The Zika virus has actually been known since 1947, when it was first isolated in the Zika Forest of Uganda (hence its name). Zika virus is related to dengue, yellow fever, Japanese encephalitis, and West Nile viruses. It is transmitted by daytime-active mosquitoes, although the transmission mechanism has now been seen to include sexual transmission.
After consideration of a number of microcephaly cases (and other neurological disorders) linked to the Zika virus, primarily in French Polynesia and Brazil, the World Health Organisation (‘WHO’) declared a Public Health Emergency in February 2016. Although the virus is not associated with adult deaths, the prospect of natal deformity in pregnant women caused widespread concern, particularly in the US because of proximity to South America and for those involved in the Rio Olympics. Cases in Europe have been rare, with Spain being the only country with a material number of cases.

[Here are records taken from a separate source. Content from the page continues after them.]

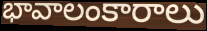
భావాలంకారాలు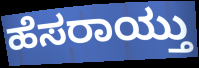
ಹೆಸರಾಯ್ತು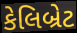
કેલિબ્રેટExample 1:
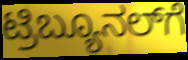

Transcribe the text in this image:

ಟ್ರಿಬ್ಯೂನಲ್‌ಗೆ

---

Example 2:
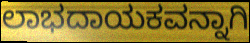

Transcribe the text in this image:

ಲಾಭದಾಯಕವನ್ನಾಗಿ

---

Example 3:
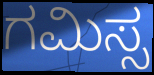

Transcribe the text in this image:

ಗಮಿಸ್ಸ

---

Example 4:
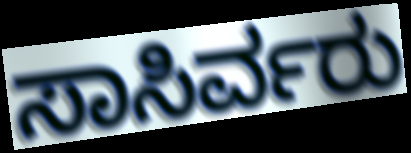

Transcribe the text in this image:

ಸಾಸಿರ್ವರು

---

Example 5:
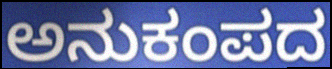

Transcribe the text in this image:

ಅನುಕಂಪದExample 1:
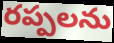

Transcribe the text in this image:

రప్పలను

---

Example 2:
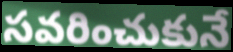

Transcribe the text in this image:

సవరించుకునే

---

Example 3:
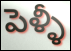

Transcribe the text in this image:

పెళ్ళీ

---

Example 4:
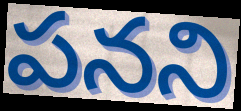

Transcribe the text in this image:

పనని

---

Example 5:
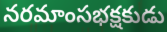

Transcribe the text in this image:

నరమాంసభక్షకుడుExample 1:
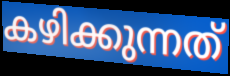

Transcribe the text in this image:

കഴിക്കുന്നത്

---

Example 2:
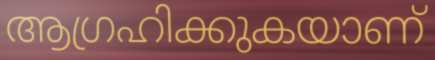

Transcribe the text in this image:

ആഗ്രഹിക്കുകയാണ്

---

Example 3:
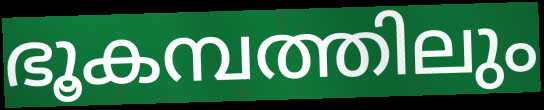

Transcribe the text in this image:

ഭൂകമ്പത്തിലും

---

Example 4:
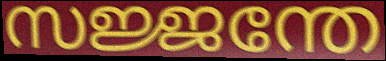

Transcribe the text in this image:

സജ്ജന്തേ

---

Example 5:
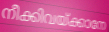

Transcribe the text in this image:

നീക്കിവയ്ക്കാനേ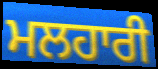
ਮਲਹਾਰੀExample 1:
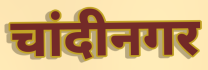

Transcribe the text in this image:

चांदीनगर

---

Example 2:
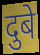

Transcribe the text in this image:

दुबे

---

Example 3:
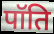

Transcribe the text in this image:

पॉति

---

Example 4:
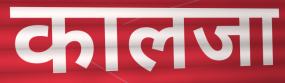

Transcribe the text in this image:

कालजा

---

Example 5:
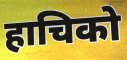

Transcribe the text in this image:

हाचिको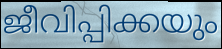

In positive news, the WHO removed the Public Health Emergency status in November, as it was no longer felt appropriate given the understanding gained since February’s ‘panic’. This is reassuring given that there are at present no vaccines or cures are available.
Thinking about the implications for actuaries, it is expected the mortality / longevity impact of the Zika virus will be negligible, but there may be some increase to Critical Illness claims through Guilllain-Barré syndrome, associated with Zika.